Radiologists use a standardized scoring system called BI-RADS, which categorizes findings on a scale from 0 to 6. You don’t need to memorize the whole scale, but here’s what the most common results mean in practice:

  • Category 0 means the images were incomplete or unclear, and you need additional imaging, like more mammogram views or an ultrasound, before a finding can be assessed.
  • Category 1 means negative, with nothing abnormal detected.
  • Category 2 means benign findings. Something was seen, like a cyst or calcification, but it’s clearly not cancerous.
  • Category 3 means probably benign, with a follow-up mammogram recommended in six months to make sure nothing changes.
  • Categories 4 and 5 indicate suspicious or highly suspicious findings that typically require a biopsy.
  • Category 6 is used when cancer has already been confirmed by biopsy.
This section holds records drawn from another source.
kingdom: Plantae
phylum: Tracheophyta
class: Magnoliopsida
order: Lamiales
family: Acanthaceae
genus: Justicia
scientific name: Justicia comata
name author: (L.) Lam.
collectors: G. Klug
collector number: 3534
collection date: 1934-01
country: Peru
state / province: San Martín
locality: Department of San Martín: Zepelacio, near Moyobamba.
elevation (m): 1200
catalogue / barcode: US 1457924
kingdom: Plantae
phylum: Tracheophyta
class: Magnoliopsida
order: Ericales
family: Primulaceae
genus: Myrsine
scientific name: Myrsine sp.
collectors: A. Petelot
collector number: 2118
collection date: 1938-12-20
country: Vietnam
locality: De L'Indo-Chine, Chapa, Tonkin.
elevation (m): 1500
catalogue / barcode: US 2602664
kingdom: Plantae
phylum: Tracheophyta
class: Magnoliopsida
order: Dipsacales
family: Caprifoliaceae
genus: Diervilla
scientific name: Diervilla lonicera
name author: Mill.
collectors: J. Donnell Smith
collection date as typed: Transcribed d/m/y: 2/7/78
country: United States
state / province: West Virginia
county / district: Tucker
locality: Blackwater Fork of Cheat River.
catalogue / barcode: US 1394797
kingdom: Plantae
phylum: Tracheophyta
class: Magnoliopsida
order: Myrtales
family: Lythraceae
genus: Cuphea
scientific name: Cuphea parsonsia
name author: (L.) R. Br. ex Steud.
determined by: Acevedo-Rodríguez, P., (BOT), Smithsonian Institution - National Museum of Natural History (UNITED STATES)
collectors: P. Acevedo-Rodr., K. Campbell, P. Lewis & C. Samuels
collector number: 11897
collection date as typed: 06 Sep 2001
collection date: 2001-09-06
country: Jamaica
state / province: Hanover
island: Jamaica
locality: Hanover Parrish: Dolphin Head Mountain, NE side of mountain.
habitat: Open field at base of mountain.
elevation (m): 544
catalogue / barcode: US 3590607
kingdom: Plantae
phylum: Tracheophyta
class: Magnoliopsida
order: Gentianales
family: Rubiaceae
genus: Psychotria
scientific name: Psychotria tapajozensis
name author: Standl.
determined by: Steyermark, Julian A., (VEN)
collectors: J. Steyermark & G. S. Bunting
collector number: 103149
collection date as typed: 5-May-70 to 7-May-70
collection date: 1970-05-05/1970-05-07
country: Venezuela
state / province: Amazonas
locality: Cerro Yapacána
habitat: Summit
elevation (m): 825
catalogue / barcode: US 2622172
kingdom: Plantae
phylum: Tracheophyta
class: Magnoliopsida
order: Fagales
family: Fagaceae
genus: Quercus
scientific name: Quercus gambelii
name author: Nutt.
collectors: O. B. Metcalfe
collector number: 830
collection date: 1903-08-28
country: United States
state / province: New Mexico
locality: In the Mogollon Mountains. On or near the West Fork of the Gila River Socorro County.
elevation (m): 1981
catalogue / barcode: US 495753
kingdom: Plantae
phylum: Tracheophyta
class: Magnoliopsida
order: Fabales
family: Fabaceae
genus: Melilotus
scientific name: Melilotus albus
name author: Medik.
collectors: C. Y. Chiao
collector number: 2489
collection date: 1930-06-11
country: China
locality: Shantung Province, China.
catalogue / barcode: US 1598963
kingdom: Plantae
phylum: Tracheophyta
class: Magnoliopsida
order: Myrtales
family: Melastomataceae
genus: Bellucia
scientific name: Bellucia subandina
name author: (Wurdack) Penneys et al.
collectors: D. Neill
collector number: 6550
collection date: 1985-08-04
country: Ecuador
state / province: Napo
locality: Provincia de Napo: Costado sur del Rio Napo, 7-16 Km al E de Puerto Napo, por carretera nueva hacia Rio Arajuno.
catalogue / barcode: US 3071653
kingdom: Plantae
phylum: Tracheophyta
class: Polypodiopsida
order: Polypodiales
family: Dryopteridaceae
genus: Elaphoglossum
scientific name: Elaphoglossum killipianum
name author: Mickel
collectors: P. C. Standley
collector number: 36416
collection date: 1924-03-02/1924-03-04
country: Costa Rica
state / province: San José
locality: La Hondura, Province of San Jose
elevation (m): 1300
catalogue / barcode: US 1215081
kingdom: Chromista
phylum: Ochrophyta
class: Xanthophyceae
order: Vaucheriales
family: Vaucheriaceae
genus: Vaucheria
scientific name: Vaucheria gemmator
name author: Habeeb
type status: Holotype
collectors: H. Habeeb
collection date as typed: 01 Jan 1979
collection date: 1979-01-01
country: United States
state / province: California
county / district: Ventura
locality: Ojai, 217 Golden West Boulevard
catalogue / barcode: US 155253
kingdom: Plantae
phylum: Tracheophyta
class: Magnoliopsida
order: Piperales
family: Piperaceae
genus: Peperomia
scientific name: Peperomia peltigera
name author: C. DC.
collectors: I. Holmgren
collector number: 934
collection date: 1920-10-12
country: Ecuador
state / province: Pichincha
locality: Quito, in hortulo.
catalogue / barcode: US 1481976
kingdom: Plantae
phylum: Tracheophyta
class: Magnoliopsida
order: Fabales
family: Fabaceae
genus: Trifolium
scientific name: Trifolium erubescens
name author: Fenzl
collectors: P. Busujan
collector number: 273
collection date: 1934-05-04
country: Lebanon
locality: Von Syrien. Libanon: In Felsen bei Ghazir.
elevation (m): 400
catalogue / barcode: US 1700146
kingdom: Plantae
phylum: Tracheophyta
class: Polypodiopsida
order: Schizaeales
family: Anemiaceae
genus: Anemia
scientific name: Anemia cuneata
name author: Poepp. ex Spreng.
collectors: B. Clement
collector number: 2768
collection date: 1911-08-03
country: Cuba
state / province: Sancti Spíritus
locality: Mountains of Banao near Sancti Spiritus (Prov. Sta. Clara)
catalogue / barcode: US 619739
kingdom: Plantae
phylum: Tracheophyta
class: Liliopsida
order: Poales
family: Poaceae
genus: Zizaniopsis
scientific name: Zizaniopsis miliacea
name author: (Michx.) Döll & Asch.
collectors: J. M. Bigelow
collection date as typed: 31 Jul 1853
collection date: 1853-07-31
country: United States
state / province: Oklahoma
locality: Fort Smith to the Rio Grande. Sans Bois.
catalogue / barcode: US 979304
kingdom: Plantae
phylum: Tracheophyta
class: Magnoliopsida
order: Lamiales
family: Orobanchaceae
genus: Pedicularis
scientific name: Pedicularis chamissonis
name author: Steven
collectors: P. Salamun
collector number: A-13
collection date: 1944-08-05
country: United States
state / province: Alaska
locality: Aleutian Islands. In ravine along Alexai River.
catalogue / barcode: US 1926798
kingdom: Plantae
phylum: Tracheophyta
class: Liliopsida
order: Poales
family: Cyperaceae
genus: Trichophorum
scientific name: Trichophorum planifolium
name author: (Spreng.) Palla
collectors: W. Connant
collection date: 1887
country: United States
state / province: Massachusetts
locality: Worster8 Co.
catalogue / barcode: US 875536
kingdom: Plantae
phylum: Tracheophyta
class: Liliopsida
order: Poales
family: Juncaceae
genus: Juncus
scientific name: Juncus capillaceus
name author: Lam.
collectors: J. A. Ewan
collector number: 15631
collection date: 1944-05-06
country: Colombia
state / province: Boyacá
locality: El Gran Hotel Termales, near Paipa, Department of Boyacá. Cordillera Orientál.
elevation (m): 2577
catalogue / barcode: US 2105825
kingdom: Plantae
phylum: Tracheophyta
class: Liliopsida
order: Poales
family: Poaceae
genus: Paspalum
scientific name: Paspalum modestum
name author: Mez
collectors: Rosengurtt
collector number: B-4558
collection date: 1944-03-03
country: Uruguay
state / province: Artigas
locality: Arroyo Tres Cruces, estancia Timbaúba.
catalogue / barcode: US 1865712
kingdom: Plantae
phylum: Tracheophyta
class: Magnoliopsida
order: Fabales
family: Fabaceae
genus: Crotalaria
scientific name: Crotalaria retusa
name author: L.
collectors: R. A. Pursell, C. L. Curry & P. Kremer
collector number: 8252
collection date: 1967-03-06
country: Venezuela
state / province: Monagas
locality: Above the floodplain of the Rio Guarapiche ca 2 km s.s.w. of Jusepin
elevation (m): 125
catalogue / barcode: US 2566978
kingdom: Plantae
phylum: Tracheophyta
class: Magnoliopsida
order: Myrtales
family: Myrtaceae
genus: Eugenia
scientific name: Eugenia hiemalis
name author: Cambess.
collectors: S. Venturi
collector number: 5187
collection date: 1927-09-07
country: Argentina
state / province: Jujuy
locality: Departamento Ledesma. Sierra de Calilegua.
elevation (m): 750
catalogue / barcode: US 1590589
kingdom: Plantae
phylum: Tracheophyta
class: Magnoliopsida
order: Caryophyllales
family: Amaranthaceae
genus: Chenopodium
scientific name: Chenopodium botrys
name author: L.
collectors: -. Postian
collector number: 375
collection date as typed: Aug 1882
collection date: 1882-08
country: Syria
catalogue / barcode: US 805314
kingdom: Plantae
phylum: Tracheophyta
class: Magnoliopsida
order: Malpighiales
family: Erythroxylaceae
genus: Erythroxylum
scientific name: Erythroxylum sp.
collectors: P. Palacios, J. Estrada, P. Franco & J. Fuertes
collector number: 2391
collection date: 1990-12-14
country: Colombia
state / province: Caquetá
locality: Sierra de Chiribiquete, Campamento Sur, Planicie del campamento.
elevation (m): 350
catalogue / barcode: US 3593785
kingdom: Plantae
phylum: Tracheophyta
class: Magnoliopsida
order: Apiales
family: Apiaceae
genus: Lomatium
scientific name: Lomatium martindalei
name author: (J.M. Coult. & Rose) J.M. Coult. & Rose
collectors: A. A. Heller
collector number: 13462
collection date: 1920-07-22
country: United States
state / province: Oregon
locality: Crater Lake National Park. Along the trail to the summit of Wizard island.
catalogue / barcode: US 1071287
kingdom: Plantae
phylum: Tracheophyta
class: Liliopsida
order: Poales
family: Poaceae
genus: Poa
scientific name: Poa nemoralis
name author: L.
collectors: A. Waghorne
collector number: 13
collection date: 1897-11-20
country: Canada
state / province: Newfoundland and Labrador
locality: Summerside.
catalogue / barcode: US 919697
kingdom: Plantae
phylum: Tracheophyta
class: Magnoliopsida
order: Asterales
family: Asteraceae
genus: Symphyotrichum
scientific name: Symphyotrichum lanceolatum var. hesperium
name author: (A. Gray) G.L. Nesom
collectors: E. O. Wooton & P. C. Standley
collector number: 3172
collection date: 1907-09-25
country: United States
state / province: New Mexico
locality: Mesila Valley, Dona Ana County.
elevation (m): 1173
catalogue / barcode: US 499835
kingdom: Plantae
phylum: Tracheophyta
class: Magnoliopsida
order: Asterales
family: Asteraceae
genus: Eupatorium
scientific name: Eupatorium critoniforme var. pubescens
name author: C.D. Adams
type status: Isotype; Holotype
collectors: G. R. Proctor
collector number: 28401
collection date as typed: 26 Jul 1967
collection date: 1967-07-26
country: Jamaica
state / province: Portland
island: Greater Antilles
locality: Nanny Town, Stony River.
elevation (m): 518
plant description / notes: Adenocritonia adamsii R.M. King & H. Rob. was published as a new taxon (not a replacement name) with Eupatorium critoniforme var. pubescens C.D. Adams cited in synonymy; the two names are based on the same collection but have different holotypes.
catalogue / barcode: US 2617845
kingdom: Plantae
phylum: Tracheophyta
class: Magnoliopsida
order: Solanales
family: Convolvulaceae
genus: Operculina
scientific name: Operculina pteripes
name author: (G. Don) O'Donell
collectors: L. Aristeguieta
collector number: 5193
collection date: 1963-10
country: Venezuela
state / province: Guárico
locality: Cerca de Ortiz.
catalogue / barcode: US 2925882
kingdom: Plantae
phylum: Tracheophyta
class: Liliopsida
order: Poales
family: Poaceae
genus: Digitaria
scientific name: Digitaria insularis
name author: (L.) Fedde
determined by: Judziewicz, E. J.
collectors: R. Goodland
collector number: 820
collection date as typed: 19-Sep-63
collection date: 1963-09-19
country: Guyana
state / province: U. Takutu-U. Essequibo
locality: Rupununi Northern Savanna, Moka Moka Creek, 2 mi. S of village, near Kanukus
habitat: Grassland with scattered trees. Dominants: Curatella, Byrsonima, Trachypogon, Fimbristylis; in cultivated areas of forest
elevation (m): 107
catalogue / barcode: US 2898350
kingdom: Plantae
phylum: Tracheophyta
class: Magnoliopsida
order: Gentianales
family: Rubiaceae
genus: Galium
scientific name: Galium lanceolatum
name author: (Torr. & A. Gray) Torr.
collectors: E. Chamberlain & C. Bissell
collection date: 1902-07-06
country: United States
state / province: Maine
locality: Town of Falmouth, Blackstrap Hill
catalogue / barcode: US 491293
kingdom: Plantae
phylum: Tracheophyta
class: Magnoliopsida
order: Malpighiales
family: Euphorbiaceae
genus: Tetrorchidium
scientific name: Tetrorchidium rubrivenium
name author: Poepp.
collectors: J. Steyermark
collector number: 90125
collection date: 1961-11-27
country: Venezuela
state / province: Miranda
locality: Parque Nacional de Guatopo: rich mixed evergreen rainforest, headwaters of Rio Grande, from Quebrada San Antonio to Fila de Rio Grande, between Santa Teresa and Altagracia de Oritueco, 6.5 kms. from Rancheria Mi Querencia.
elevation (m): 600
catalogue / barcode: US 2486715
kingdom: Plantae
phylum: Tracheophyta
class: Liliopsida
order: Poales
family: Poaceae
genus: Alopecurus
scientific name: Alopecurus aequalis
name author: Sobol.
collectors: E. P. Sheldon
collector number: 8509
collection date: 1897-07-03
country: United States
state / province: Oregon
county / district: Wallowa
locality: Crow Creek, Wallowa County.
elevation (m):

Getting called back for additional imaging is common and does not mean you have cancer. Many callbacks result in a category 1 or 2 finding once the extra views provide a clearer picture.

Breast Density and What It Means for You

As of 2024, mammography facilities are required by the FDA to include information about your breast density in your results letter. About half of women over 40 have dense breasts, which contain more fibrous and glandular tissue relative to fatty tissue. Dense tissue appears white on a mammogram, and so do tumors, which means cancers can be harder to spot. Dense breasts are also an independent risk factor for developing breast cancer.

If your results letter says you have dense breasts, it doesn’t mean anything is wrong. It means your screening picture is more complicated, and additional imaging like ultrasound or MRI may help catch things a mammogram alone could miss.

Current Screening Recommendations

The U.S. Preventive Services Task Force recommends mammograms every two years for all women aged 40 through 74 who are at average risk for breast cancer. These guidelines also apply to transgender men and nonbinary individuals assigned female at birth. If you have a family history of breast cancer, genetic risk factors, or other concerns, screening may start earlier or happen more frequently.